I am intrigued by your book, Latayne, and look forward to reading it.

Marcia, the titles you listed sound fascinating and are now on my list to find.

(Please don't put me in the drawing for the book since I was just drawn in the other contest.)

Sara said...

I'll definitely be looking for this book. :)

Megan Sayer said...

Latayne that passage about Sarah is beautiful and evocative, not only in the sensory language, but in the "silences" - the things it doesn't say that say so much. I loved it.

I write (mostly) creative non-fiction. I devour any information I can about fiction writing because I know it can only strengthen my work, but it's lovely having a post specifically about my area.

(p.s. I bought "Latter-day cipher online yesterday...won't get it for another few weeks, but am so looking forward to reading it, especially after your exerpt from today's post!)

Kathleen Popa said...

Dear readers, win this book or buy it, but get your hands on Hinge as soon as you can. I'm reading it now, and - I've never said this about a Bible study - it's a page-turner! I find myself staying up later, squeezing in just one more chapter. I so recommend this book.

Wendy Paine Miller said...

Oh so good.

I missed my Novel Matters fix while away at ACFW.

Ladies, you really need to stop writing such compelling books. You are all making me poor.

This one sounds awesome.
~ Wendy

Pat Jeanne Davis said...

Enjoyed this post, Latayne. I write non-fiction and fiction. Your book "Hinges of Your History" sounds like one I need to read. Would love to win a copy if I'm not too late for the drawing.. And a belated congratulations to Ellen on winning the teeth and bones edit by Bonnie.

Ellen Staley said...

Thank you for the congrats, Pat. I think it's going to be an awesome edit with Bonnie, I just have to survive the process.

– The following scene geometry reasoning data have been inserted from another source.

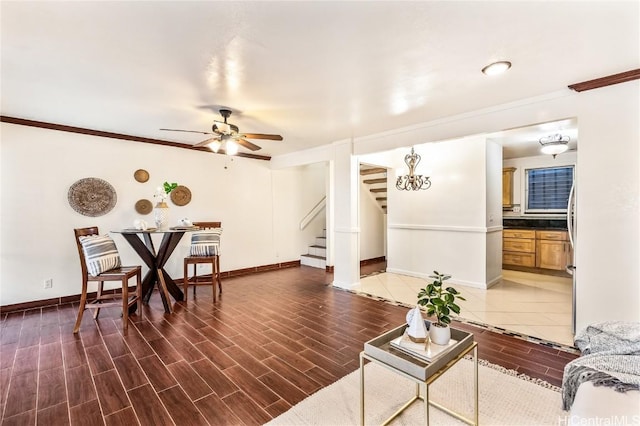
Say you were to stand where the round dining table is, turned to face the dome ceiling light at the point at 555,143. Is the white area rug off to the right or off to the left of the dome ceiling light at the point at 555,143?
right

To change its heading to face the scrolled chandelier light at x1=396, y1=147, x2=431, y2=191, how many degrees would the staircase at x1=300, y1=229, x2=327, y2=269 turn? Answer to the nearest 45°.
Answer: approximately 90° to its left

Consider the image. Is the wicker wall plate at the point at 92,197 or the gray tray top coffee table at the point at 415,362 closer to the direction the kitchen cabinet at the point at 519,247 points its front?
the gray tray top coffee table

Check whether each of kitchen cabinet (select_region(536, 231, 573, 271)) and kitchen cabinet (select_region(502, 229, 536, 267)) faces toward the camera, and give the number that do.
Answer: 2

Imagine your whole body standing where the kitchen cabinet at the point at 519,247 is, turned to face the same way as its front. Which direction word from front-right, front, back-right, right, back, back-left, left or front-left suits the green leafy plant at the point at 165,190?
front-right

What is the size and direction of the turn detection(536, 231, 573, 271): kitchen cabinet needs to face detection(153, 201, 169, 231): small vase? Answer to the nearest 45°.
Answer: approximately 45° to its right

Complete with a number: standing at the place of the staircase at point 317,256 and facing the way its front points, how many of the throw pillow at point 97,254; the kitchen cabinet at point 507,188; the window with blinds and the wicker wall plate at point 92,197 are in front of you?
2

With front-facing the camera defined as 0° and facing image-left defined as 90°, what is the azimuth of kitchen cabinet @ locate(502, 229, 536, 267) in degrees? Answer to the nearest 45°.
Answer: approximately 0°
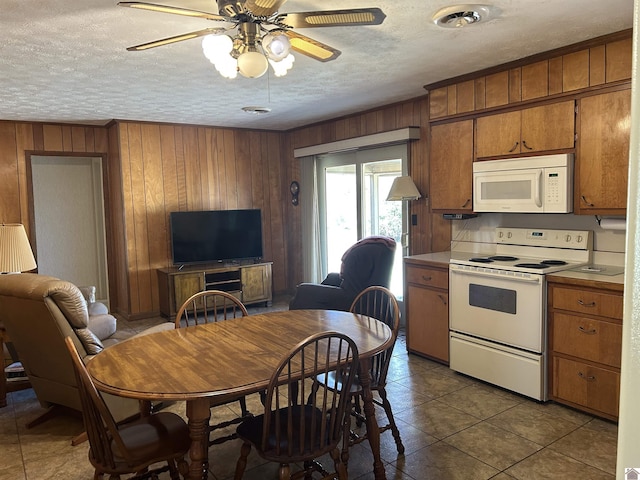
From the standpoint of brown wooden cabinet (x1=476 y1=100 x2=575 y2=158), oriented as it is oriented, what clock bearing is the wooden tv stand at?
The wooden tv stand is roughly at 2 o'clock from the brown wooden cabinet.

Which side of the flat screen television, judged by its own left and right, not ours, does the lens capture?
front

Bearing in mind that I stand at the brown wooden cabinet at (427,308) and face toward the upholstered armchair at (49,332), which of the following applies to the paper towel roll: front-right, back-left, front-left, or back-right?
back-left

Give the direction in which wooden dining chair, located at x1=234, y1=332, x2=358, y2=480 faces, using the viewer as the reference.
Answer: facing away from the viewer and to the left of the viewer

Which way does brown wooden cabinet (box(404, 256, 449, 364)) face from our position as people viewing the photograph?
facing the viewer and to the left of the viewer

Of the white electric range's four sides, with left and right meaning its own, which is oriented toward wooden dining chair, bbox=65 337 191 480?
front

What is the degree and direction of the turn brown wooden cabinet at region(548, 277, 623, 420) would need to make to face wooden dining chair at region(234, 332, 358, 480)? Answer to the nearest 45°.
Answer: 0° — it already faces it

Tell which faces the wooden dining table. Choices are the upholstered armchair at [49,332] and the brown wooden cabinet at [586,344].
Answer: the brown wooden cabinet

But my eyes are open and I'm determined to learn. That's a good thing, yes?

Latayne C Scott said...

Winners Marcia Laycock and Henrietta, email me at latayne at latayne dot com with your snail mail addresses...

Henrietta Frankensee said...

oh! This is marvelous. Thank you! My mother gives me so many books it is a joy to be able to reciprocate. We'll both have a copy because I shall buy one at the same time as Latayne sends my prize. You can expect my e-mail today. With thanks....

Latayne C Scott said...

Dear ones -- I've been traveling and also preparing for a seminar I'm giving this weekend -- if you're in West Texas, here's where I'll be:

I think the comments/questions about creative non-fiction point out a reality: In financial terms, building a reputation and collecting clips of non-fiction publishing (such as in magazines) is like a college degree. It allows you to have credibility when you "apply" for the next magazine article job, for instance. In my case, nonfiction has been what "paid the bills" and that (along with the fact that I have a husband with the blessing of a good job) allows me to write fiction (which does not have the same kind of income stream.)

I appreciate more than you will know the supportive comments about Hinge, both from beloved ones who have read it, and from those of you who show interest. It truly is the most edifying and useful thing I have ever learned.

Megan, thanks for buying Cipher too -- and again, congrats to those of you who won books. I'll be sending them when I return from my trip.